The EU Gave Video Game Developers £2.4m Last Year. Why?

Patrick Seeger / AFP
Patrick Seeger / AFP

The European Union paid out £2.4 million of taxpayers’ money to game developers under the ‘Creative Europe’ programme last year, according to the Daily ExpressThirty-one game developers, including four from the UK, successfully received payouts sometimes exceeding £100,000.

It isn’t necessarily a bad investment. Video games have become a bigger industry than Hollywood, and supporting European game developers could prove to be a sound investment.

Unfortunately for European taxpayers, the fund has been used to support niche titles that don’t seem capable of attracting a mass audience, nor, in most cases, of turning a profit.

These include the thrillingly-titled Ship Emergency Simulator, which was financed to the tune of £75,000. According to the Express, even its creators describe the title as “fairly undramatic.”

Another title is Cosmic Top Secret, a “playable documentary, a game with animations that appear to be made from cardboard cut-outs. Then there’s Future Unfolding, a top-down adventure inspired by the concept of “dreaming and meditation.”

Readers can decide whether these are safe investments.

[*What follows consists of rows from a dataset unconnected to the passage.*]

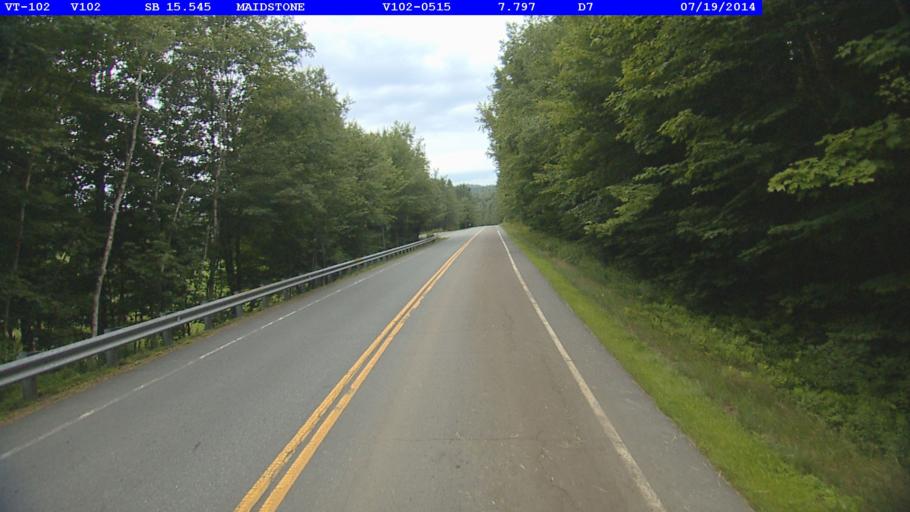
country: US
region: New Hampshire
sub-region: Coos County
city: Stratford
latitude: 44.6623
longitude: -71.5907
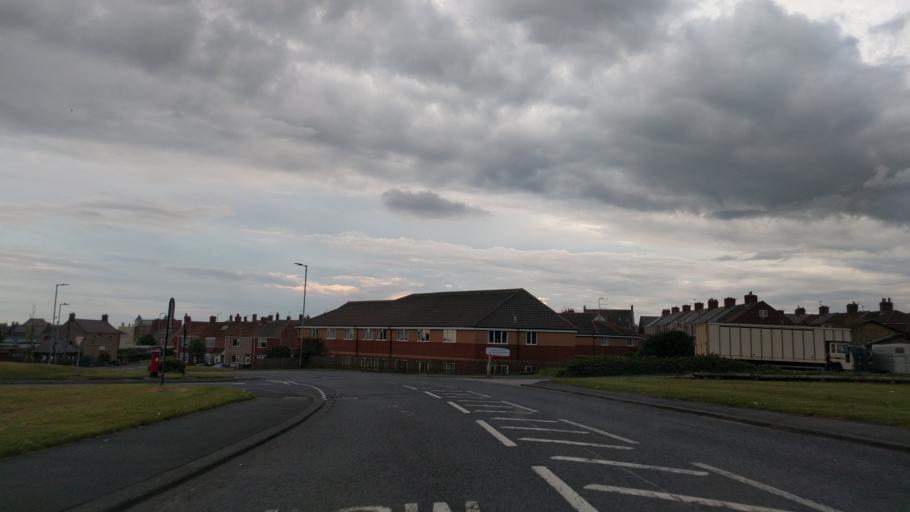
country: GB
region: England
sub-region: Northumberland
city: Newbiggin-by-the-Sea
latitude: 55.1862
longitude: -1.5155
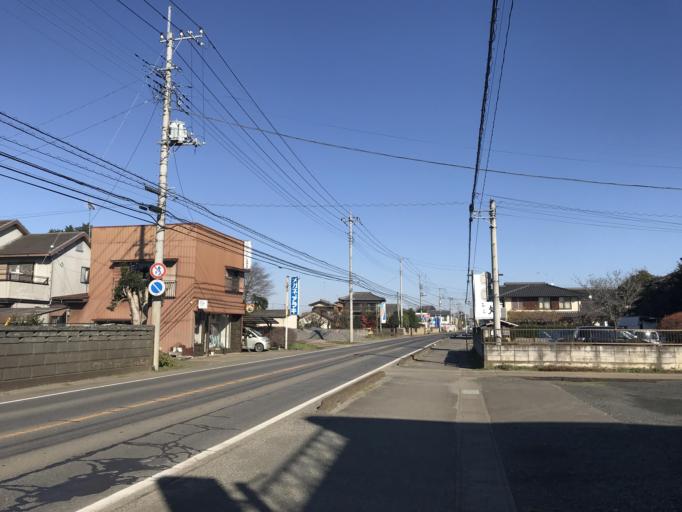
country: JP
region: Tochigi
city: Oyama
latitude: 36.2404
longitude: 139.8289
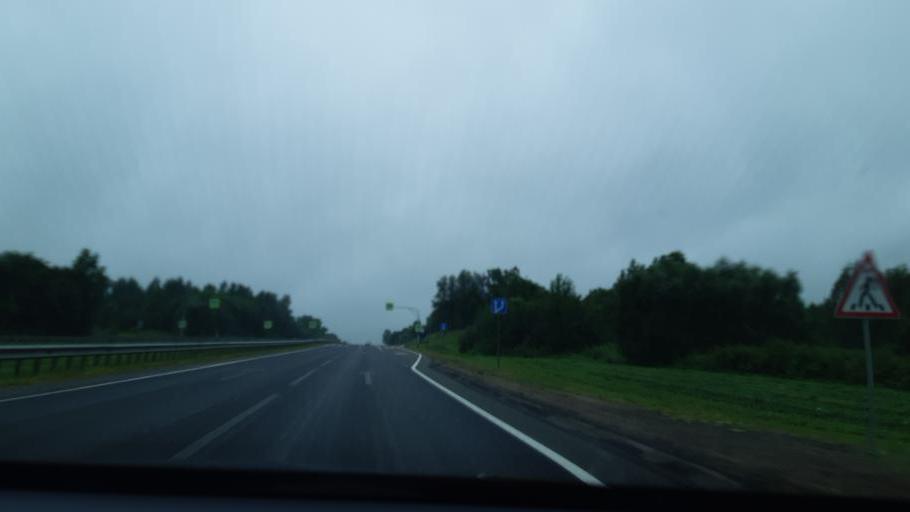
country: RU
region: Smolensk
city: Talashkino
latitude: 54.5667
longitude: 32.2432
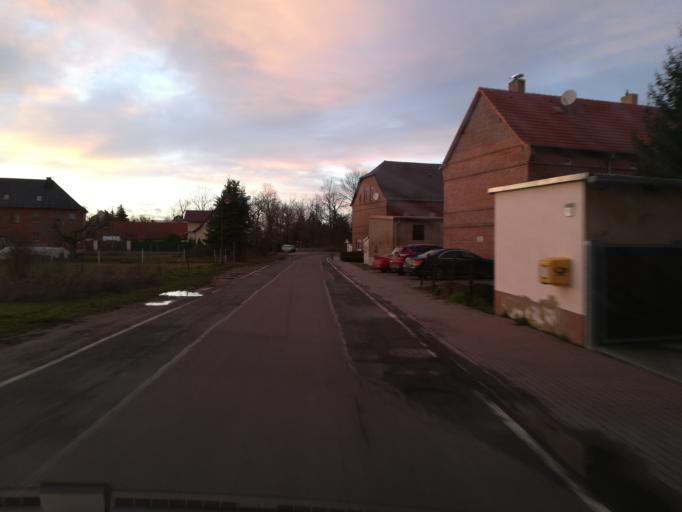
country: DE
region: Saxony-Anhalt
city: Brehna
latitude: 51.5265
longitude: 12.2284
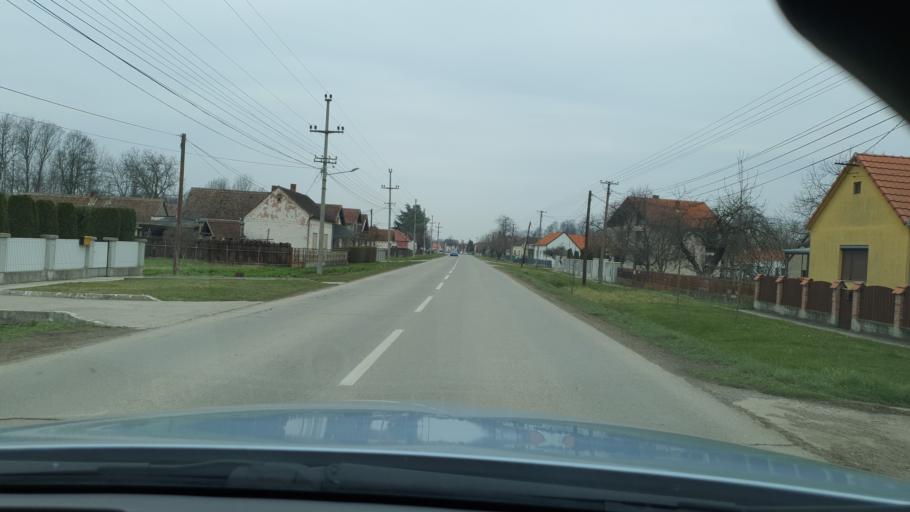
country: RS
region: Central Serbia
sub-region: Macvanski Okrug
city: Bogatic
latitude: 44.8332
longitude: 19.4972
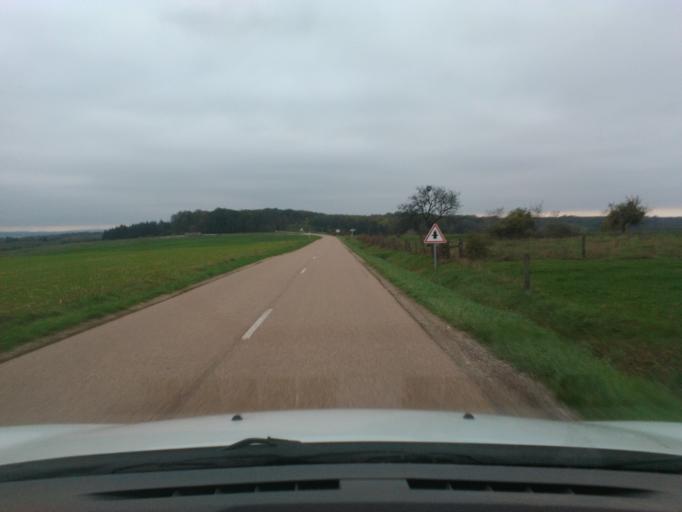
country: FR
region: Lorraine
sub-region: Departement des Vosges
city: Charmes
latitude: 48.3028
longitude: 6.2475
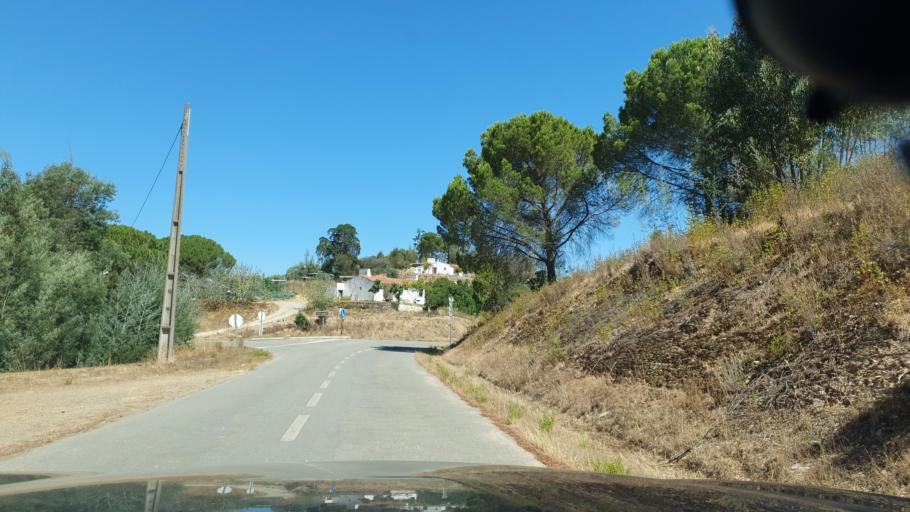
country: PT
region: Beja
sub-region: Odemira
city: Odemira
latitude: 37.5070
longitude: -8.4366
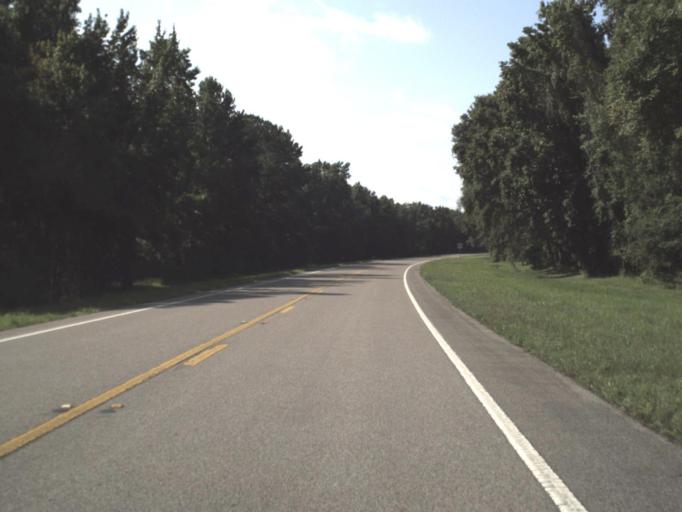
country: US
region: Florida
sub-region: Hernando County
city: North Brooksville
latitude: 28.6100
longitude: -82.4027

It’s certainly true that arthouse titles occasionally become hits – The Vanishing of Ethan Carter and Papers, Please spring to mind. But for every indie title that succeeds, there are hundreds or even thousands that fail.

That’s why critics are asking whether it’s comparable to taxpayers funding venture capital, a terrifyingly high-risk asset class, through vehicles like the European Investment Fund and the British Enterprise Capital Fund, and whether the state should be underwriting such risky endeavours with public money.

The EU is by no means alone in funding questionable video game projects. HERadventure is an interactive Sci-Fi fantasy project by filmmaker and digital media artist, Ayoka Chenzira. The project was given $100,000 in grants from the U.S. National Endowment for Arts. After three years in development, their only major sign of activity is a YouTube trailer that resembles a 1990s straight-to-VHS movie.

It isn’t inevitable for governments to make bad investments in arts and entertainment. The UK Film Council, for example, has often financed movies that turned a profit at the box office, such as Touching the Void (2003)This is England (2006) and In The Loop (2009).

But with the games industry enjoying a glut of high quality independently-developed titles, the risks of investment are higher because competition is more fierce.

When budgets are being cut and local libraries are closing down, European taxpayers are unlikely to have patience for digital arthouse projects. As the costs of entry into the market decrease, standing out from the pack becomes increasingly difficult and the case for public money becomes precarious.